In Memoriam, Louise Glück (1943–2023)
I last saw Louise Glück when she gave a reading at Harvard four years ago. Now it feels like an eternity. Unusually, for a Harvard event, the event was packed out, and people lined the sides of the Thompson Room to catch a glimpse of the poet. Despite her stature in the world of arts and letters, the reading was a down-to-earth affair—it felt as if a gift were being personally bestowed on each member of the audience. Then, after an hour, everyone dispersed.
I first learned of Louise Glück’s poetry while I was a student at Yale, where she taught. Fellow students spoke highly of her poetry workshops. Although I never took one, Glück’s reputation preceded her. Everyone who had taken one of her classes was a better poet for it. Poems that were loose, vague, imprecise but were trying to convey something real, became, in the hands of Louise Glück, poetry.
Then, when I had to stay up all night for an initiation and was struggling to stay awake, I memorized a few of her poems. This is when they really found their way into my head. Phrases of hers echoed in my mind for weeks afterwards. “Someone should teach you how to act in bed.” “I speak because I am shattered.” Lines almost unbearable in their intensity, lines you wish, sometimes, you could unhear, but then are thankful to have heard.
I remember the poem “Midnight” at this time of year:
Speak to me, aching heart: what
Ridiculous errand are you inventing for yourself
Weeping in the dark garage
With your sack of garbage: it is not your job
To take out the garbage, it is your job
To empty the dishwasher. You are showing off
Exactly as you did in childhood
“Midnight” captures something of the overachiever’s loneliness in words that are terse, to the point, simple. Glück’s poetry is, like Sylvia Plath’s, hard to label. If it is confessional, it is shorn of the trappings of sentimentality and self-justification that so often mar that particular mode. It is unsentimental, un-self-centered, despite the fact that it is about Glück’s life.
Few American poets of the past few decades have soared to such lyric heights. Another poem that I got by heart, on that strange sleepless night in college, still sticks with me—“Castile,” which is hard to cite in part, so I will just cite it in full:
Orange blossoms blowing over Castile
children begging for coins
I met my love under an orange tree
or was it an acacia tree
or was he not my love?
I read this, then I dreamed this:
can waking take back what happened to me?
Bells of San Miguel
ringing in the distance
his hair in the shadows blond-white
I dreamed this,
does that mean it didn’t happen?
Does it have to happen in the world to be real?
I dreamed everything, the story
became my story:
he lay beside me,
my hand grazed the skin of his shoulder
Mid-day, then early evening:
in the distance, the sound of a train
But it was not the world:
in the world, a thing happens finally, absolutely,
the mind cannot reverse it.
Castile: nuns walking in pairs through the dark garden.

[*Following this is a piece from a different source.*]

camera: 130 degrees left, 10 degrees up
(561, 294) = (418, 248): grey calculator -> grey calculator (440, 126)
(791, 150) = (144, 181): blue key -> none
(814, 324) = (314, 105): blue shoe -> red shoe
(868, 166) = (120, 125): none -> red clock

Outside the walls of the Holy Angels
children begging for coins
When I woke I was crying,
has that no reality?
I met my love under an orange tree:
I have forgotten
only the facts, not the inference—
there were children, somewhere, crying, begging for coins
I dreamed everything, I gave myself
completely and for all time
And the train returned us
first to Madrid
then to the Basque country
“Castile” is a simple story of waking up from a powerful dream, yet it encapsulates Glück’s major concerns: the nature of reality, self-deception, and love, as well as the suffering of children—a theme that is, alas, especially poignant now.
Waking up and wishing your life was different, crying while performing a menial chore: these are simple, everyday things. But later in her career, Glück turned to epic and archetypal themes, which in her hands had a way of feeling just as immediate as the poems from The Wild Iris which made her name. Averno is one such book. Village Life is another. Winter Recipes from the Collective—another book that I associate firmly with the place and time I read it: in Cambridge, where Glück lived, in winter—was what it proposed to be: a source of solace and nourishment, freely given.

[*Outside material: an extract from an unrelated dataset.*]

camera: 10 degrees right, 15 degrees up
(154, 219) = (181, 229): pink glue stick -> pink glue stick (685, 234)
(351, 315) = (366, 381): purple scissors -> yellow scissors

There is a deep understanding, throughout Glück’s poetry, of pain. The pain of losing a child; the pain of a failing marriage; the pain of being one’s own worst enemy. Love, pain, mortality, childhood—these are the oldest themes, those most thoroughly plumbed by poets. Yet Glück found more to say on these subjects than almost any poet of her generation. Occasionally, her poems would suggest a way out of pain. The last lines of “Matins” do this: “Or was the point always / to continue without a sign?” So do the justly celebrated opening lines of “The Wild Iris”: “At the end of my suffering / there was a door.”
I think often of her poem “Nostos,” which concludes: “We look at the world once, in childhood. / The rest is memory.” The title of the poem is something I had never really paid attention to before. Nostos, homecoming: returning, at the end of one’s life, to the first things one knows and loves. I think, too, of these lines of Louise Glück’s about the death of children: “But death must come to them differently, / so close to the beginning.” It is a stroke of luck that this poet should have continued writing poetry so close to the end, producing volume after volume of moving, memorable poems even after she had already said so much.